Before moving forward, let’s retrace our steps. A month ago Melo and Jason Kidd both attended a charity event. Lightheartedly, Kidd asked his former teammate what his intentions were next summer, semi-jokinginly hinting Los Angeles. Anthony wasted no time nipping the topic in the bud, “I’m not. I’m just not going to do it. I’m going to let everybody know the first day that I’m not going to talk about it. Hopefully you guys and your colleagues respect that, and that’s it.”
The tides have done a complete 180 since then. Carmelo’s singing a totally different tune.
The reigning NBA scoring champ may have opened a Pandora’s Box he won’t be able to close by telling New York Observer, “I want to be a free agent. I think everybody in the NBA dreams to be a free agent at least one time in their career. It’s like you have an evaluation period, you know. It’s like if I’m in the gym and I have all the coaches, all the owners, all the GMs come into the gym and just evaluate everything I do. So yes, I want that experience.”
On one hand, Melo wants the feeling of being pursued at least once in his career, something well within his right. And this could all be hot air seeing as how he stands to make the most money staying in Manhattan to the tune of $129,135,806 over five years. The financial edge stands in the Knicks favor, and a guaranteed fifth year is vital during the negotiation process.
On the other, Melo will be 30-years-old soon. Still roughly in the prime of his career, but as the lone member in the top five of the heralded Class of 2003 without a title, maneuvering to a location better equipped for a championship ranks as a very real necessity. There’s also the laundry list of future problems looming over the Knicks, as Grantland’s NBA guru Zach Lowe outlined earlier this week. And there’s always the provocative Lakers angle which just received another defibulator shot to the chest.

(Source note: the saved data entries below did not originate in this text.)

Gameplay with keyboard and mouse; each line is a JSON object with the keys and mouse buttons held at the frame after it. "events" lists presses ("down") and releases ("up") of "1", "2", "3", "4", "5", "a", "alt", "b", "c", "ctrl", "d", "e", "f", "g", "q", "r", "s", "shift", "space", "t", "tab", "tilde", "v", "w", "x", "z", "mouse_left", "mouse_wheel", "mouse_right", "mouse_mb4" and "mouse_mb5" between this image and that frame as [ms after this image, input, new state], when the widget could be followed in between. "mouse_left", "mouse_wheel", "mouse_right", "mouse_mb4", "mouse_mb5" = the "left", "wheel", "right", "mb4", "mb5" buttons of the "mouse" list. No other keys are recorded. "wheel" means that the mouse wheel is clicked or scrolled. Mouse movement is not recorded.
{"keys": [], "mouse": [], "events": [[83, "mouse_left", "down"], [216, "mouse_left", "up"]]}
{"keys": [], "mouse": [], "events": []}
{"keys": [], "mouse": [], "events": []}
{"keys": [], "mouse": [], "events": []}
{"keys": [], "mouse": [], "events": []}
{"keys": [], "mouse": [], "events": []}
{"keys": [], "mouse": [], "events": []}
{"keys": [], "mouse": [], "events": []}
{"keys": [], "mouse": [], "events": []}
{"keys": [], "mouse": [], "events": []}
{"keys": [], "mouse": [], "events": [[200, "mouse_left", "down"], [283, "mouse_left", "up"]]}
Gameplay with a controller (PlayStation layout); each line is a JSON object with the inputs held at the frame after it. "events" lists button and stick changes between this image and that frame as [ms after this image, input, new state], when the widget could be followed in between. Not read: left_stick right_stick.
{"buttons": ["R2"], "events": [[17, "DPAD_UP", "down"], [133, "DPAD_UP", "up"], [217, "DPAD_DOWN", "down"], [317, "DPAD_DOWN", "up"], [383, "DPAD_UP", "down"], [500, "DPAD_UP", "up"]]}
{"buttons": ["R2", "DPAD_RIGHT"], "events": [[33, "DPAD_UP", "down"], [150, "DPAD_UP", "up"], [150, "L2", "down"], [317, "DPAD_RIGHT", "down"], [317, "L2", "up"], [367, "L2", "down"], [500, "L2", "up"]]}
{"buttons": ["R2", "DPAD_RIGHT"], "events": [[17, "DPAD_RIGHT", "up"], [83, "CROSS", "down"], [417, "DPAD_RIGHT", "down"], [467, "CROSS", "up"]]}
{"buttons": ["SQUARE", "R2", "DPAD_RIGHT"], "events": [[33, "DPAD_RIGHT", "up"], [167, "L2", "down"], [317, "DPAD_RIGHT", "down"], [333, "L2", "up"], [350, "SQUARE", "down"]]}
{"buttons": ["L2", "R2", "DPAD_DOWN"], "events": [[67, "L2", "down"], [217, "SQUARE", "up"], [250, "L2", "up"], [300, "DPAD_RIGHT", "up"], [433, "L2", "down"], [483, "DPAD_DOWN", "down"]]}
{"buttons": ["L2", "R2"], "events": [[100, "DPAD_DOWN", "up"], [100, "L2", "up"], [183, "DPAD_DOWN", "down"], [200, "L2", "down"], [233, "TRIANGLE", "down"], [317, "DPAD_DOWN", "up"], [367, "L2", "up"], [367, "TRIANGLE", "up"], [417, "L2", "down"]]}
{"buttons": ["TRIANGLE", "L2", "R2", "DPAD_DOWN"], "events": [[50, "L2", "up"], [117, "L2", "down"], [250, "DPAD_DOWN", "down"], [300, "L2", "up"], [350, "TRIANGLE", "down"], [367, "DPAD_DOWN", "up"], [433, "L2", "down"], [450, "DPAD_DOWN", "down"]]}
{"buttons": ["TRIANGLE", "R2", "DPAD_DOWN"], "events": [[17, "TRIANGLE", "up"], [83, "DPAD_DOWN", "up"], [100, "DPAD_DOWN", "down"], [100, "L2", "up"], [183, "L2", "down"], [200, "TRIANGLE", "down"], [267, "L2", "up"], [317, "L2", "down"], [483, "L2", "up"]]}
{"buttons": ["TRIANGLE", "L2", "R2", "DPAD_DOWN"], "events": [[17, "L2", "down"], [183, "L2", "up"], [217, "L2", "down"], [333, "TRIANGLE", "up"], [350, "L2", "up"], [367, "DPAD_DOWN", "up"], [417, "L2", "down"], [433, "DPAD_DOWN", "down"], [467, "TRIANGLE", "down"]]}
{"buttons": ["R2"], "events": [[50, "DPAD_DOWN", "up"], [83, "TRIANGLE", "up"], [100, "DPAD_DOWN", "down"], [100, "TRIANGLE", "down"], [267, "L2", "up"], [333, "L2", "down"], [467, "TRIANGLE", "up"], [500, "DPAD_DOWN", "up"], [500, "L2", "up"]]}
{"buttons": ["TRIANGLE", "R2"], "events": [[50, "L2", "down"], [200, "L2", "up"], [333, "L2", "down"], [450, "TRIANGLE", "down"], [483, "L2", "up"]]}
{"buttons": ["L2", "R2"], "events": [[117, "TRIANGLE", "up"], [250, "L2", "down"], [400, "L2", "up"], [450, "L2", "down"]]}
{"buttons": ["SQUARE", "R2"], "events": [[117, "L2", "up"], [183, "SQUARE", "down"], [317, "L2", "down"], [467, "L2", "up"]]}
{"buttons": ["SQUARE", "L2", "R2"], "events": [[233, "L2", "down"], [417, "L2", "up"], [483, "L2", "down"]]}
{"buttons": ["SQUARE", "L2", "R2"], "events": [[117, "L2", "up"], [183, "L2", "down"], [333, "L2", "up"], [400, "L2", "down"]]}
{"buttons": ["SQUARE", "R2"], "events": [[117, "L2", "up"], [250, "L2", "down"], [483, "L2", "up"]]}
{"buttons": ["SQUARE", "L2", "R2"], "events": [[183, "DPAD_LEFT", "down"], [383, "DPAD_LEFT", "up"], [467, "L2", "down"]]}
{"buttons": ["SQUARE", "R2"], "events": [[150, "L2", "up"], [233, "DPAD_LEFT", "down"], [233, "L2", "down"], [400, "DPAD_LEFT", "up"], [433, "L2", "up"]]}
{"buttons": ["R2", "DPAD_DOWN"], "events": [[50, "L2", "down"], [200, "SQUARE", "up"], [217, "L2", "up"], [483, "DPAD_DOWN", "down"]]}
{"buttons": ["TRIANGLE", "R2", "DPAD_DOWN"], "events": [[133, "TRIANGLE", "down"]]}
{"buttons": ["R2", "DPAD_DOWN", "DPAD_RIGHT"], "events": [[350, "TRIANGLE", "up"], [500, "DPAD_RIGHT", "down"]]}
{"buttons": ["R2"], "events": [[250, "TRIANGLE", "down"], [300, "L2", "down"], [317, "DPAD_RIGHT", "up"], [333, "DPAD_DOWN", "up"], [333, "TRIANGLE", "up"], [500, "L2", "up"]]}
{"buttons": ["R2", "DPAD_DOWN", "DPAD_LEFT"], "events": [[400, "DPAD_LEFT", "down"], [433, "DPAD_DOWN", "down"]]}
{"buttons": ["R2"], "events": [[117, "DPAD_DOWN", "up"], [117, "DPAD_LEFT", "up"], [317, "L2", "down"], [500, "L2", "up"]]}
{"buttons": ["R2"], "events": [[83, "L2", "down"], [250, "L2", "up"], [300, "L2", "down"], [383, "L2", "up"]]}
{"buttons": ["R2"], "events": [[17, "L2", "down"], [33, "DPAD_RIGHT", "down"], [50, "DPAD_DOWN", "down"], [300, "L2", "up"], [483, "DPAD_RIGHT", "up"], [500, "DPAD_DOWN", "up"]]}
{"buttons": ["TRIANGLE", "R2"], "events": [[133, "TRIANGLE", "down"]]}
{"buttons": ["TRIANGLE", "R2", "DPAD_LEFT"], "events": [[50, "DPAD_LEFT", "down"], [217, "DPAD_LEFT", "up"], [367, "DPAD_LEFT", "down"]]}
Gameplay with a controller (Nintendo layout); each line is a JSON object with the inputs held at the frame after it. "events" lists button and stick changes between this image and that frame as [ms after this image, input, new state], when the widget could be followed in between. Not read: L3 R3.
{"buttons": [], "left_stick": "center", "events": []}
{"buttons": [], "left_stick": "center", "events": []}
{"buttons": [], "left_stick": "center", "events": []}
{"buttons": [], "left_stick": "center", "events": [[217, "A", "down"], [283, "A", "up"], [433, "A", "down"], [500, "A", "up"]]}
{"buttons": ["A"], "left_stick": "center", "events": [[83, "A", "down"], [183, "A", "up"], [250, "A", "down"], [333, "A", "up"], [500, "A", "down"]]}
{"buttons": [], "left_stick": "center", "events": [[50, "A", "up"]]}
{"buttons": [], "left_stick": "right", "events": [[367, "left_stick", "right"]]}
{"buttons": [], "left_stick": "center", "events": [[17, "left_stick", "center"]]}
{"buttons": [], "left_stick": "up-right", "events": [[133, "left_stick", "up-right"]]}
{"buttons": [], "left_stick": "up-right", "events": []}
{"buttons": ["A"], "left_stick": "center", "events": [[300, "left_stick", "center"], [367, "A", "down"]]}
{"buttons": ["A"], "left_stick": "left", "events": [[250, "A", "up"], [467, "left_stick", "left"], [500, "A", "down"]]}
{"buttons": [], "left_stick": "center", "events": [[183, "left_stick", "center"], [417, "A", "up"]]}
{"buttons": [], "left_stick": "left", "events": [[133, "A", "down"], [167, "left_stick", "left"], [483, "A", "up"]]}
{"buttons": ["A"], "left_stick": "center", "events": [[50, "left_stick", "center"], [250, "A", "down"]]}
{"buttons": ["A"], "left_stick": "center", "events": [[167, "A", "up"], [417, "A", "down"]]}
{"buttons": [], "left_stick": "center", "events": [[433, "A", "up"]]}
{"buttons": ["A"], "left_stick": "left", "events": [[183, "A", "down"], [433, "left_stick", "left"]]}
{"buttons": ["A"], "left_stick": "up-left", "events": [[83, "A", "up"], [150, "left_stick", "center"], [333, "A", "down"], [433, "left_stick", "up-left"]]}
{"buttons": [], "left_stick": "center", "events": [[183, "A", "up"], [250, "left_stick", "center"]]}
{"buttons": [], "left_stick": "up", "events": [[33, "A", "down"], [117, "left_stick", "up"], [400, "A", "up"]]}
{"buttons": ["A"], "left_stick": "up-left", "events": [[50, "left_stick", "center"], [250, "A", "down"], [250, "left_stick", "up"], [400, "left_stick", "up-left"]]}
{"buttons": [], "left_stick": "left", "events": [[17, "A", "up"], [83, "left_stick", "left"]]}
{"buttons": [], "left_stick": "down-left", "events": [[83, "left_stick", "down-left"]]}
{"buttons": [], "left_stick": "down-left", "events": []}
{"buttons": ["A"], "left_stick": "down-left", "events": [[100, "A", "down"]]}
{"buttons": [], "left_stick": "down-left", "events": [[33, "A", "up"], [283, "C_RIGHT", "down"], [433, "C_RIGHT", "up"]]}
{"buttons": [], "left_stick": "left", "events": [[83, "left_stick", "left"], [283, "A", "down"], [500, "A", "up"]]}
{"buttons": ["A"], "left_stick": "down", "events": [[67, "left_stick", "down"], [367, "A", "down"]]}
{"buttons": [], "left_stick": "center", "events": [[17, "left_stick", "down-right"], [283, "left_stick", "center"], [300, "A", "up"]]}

The Knicks can’t hit the panic button either. If Melo does privately inform them he’s walking next summer, trading him probably isn’t feasible either giving how adamant Anthony is with testing free agency. No team will gut their roster in the manner New York did for Melo in 2011 without the guarantee he’ll re-upping with them in 2014. The worst case scenario for the Knicks? They win 45+ games, make the playoffs, Carmelo leaves and they don’t secure a lottery pick.
What all this means for the future, hell if I know. Melo could very well resign with New York and this’ll look like a waste of space come next July. My prediction track record leaves a lot to be desired anyway. All I know, we’ve officially entered the “we need to talk” text message phase of the Carmelo Anthony/Knicks relationship.